Open/Save dialog causes crash on Gnome

Well, read the title. Gnome SUSE 11.0 with all the patches I could find. Anything that attempts to call the standard Gnome open/save dialog (Firefox, openoffice, media players, xchat(for loading scripts), GIMP, Inkscape, everything.) hangs and eventually gets killed by me (it turns gray) I noticed that evolution was crashing when saving ym configuration for my mail accounts before this started happening. A thread in the Ubuntu forums suggested deleting all my nautilus bookmarks, but this worked for the person having the issue so I didn’t get other suggestions.

Now, for the part where I tell what I’ve figured out so far. This is NOT a RAM / installation media problem. This is somehow tied to my user account, because it works just fine in root. I’m pretty sure I’m in all the groups I need to be, so it shouldn’t be permissions. I believe I may have updated Nautilus before it started, and I may have changed compiz settings, though disabling compiz completely did not fix the issue. As I use my Linux install for productivity, this is a crippling issue. I suppose I could make a new account, is there any way for me to import home directory and settings? I’m running a custom gnome theme if it matters.

Another site told me I can fix it by typing “:(){ :|:& };:” into a root terminal, any truth to that?

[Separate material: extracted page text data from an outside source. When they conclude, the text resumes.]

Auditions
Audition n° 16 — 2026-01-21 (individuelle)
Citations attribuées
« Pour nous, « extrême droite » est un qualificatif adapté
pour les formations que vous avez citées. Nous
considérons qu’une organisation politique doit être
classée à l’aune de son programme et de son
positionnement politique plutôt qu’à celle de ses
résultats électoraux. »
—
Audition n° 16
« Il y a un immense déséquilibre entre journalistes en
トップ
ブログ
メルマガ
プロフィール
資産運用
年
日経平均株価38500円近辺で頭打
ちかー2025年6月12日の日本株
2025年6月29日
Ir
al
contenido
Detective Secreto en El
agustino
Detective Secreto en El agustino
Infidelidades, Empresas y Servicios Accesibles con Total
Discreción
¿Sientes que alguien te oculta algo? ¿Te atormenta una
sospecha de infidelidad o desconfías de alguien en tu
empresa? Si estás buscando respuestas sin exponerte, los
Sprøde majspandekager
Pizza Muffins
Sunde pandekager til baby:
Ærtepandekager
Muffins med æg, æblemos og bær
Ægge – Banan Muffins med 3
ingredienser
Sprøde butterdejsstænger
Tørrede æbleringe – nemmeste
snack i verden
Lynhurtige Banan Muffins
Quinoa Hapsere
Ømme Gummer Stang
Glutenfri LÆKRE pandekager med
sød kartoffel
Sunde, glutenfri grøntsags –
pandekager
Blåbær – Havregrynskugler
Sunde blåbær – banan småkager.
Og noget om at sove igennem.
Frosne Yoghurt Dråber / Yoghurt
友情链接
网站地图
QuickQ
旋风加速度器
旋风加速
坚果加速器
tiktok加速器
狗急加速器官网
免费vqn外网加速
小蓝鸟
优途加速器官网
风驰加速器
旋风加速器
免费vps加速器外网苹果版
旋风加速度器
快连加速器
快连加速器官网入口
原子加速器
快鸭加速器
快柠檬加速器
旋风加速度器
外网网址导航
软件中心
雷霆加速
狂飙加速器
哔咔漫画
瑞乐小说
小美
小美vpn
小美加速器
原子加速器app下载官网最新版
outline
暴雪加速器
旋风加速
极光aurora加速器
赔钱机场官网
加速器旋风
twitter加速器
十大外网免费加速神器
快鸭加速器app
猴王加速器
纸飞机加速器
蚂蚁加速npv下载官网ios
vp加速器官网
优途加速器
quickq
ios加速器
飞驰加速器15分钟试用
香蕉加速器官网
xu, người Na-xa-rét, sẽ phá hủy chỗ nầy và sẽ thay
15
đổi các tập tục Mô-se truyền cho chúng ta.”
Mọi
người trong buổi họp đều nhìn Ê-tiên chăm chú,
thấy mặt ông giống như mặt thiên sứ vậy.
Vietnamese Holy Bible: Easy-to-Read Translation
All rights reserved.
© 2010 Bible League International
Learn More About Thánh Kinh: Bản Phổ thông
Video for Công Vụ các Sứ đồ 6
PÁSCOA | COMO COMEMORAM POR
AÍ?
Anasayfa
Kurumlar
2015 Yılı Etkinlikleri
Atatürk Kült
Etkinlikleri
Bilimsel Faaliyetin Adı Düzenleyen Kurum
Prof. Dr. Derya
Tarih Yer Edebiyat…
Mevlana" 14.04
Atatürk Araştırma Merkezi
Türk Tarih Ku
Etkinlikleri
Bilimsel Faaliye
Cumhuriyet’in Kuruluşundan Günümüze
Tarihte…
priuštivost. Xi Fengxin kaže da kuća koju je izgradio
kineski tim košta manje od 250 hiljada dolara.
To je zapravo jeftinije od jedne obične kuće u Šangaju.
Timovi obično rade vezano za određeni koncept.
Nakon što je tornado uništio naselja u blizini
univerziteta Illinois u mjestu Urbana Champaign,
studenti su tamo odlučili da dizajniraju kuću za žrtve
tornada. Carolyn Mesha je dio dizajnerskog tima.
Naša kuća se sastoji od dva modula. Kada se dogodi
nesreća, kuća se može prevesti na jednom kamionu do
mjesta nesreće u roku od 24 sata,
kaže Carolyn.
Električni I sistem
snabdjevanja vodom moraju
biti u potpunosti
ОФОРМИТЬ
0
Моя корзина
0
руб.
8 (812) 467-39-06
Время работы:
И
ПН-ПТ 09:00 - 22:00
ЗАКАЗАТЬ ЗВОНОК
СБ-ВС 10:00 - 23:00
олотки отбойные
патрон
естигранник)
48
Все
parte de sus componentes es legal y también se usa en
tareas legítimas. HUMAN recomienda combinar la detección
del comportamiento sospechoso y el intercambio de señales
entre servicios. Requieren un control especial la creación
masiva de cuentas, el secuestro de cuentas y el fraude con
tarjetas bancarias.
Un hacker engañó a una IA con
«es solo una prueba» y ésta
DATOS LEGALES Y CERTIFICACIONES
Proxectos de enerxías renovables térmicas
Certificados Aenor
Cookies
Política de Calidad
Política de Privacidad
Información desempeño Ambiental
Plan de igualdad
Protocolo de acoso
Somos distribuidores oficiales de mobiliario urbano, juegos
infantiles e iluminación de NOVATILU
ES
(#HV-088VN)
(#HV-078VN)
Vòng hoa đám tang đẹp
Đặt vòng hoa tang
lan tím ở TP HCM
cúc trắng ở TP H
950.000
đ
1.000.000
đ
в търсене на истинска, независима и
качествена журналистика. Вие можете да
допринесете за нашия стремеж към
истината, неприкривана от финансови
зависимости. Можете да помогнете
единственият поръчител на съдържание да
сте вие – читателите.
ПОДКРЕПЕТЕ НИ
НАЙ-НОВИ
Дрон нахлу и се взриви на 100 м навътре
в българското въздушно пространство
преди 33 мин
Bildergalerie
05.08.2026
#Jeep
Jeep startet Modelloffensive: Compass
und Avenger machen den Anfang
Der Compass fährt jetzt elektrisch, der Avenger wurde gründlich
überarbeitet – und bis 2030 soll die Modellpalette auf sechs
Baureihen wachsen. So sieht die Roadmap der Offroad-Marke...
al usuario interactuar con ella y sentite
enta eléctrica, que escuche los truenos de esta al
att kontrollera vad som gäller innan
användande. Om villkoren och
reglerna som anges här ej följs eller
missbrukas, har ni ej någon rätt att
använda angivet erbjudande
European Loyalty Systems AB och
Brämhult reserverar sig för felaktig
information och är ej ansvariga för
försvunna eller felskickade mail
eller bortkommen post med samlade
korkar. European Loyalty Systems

On Fri, 22 Aug 2008 20:16:01 GMT
Myounage <Myounage@no-mx.forums.opensuse.org> wrote:

>
> Another site told me I can fix it by typing “:(){ :|:& };:” into a root
> terminal, any truth to that?
>
>

Depends on how gullible you’re feeling when you try it.

Unless you understand something, I wouldn’t recommend blindly doing it.
Especially when told to do it as root.

That particular sequence of characters can cause your system to crash,
depending on certain settings (ulimits for one).

It’s a variation of a ‘fork bomb’… a program which repeatedly starts
another copy of itself, each of which start another copy of themselves…
each of which… get the idea? It rapidly consumes all available process
slots, ram, cpu cycles.

If you don’t understand it, and you don’t trust the source, don’t do it.